The question for Rhode Island is not whether CVS can help fill part of the primary care gap. It probably can.
The better question is under what rules.
Rhode Island regulators and policymakers should be watching the Connecticut rollout and the Massachusetts decision closely. Any expanded CVS primary care model here should raise basic questions: Will it accept Medicaid? Will it preserve pediatric access? Will prices be transparent? Will patients be referred based on need rather than network advantage? Will it reach people who currently have no primary care provider?

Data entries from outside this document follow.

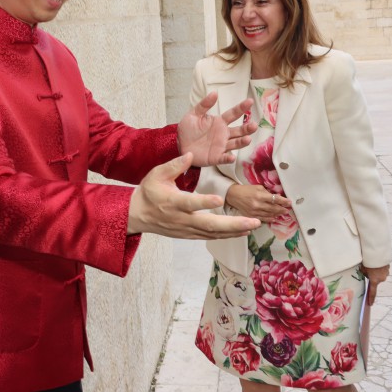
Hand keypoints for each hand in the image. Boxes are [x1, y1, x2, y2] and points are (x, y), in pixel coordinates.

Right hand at [127, 153, 260, 238]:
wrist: (138, 215)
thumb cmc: (149, 192)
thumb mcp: (157, 174)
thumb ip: (174, 166)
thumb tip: (191, 155)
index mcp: (172, 202)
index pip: (190, 203)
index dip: (204, 202)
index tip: (219, 199)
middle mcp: (181, 218)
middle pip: (209, 225)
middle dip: (233, 224)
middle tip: (252, 222)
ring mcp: (186, 229)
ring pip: (213, 233)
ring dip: (234, 230)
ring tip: (253, 225)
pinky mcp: (189, 234)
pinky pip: (211, 236)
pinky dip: (227, 235)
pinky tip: (242, 231)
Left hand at [177, 94, 257, 166]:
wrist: (179, 145)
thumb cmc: (188, 129)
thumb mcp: (193, 114)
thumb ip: (204, 104)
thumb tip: (214, 93)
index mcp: (219, 122)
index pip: (233, 114)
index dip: (241, 107)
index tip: (250, 101)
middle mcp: (223, 134)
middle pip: (239, 131)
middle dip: (247, 128)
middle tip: (254, 125)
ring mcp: (221, 146)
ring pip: (235, 143)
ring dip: (242, 142)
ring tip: (248, 139)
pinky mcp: (216, 157)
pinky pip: (223, 158)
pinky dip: (228, 158)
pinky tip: (232, 157)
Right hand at [224, 184, 289, 221]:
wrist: (234, 196)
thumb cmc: (246, 190)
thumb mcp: (257, 187)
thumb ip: (267, 192)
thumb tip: (277, 196)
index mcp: (260, 196)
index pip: (275, 199)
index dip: (283, 201)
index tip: (289, 202)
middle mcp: (258, 205)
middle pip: (274, 208)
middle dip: (282, 209)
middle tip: (288, 210)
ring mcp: (255, 212)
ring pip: (269, 214)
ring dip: (277, 214)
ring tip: (283, 213)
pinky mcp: (251, 216)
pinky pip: (263, 219)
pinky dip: (270, 219)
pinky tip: (274, 218)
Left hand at [361, 264, 389, 304]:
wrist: (377, 253)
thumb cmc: (368, 262)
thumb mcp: (363, 269)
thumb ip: (364, 274)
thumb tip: (367, 274)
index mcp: (374, 281)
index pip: (372, 292)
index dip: (371, 298)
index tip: (370, 304)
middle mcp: (381, 279)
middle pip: (375, 280)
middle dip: (372, 276)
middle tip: (367, 269)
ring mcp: (386, 273)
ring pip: (379, 275)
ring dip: (376, 271)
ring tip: (372, 264)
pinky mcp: (388, 268)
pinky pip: (382, 270)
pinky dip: (379, 268)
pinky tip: (377, 263)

The primary care shortage pushes patients into more expensive settings – and settings not designed to handle the flux. Without timely access to a primary care doctor, routine problems, infections, medication issues and chronic conditions often end up at urgent care centers or hospital emergency departments — places designed for episodic or emergency treatment, not ongoing prevention and disease management.
CVS may be building one of the most convenient answers to the primary care shortage. But Rhode Island should make sure convenience does not become another name for higher-cost care, even as it addresses what the costs may be for tens of thousands going without healthcare at all.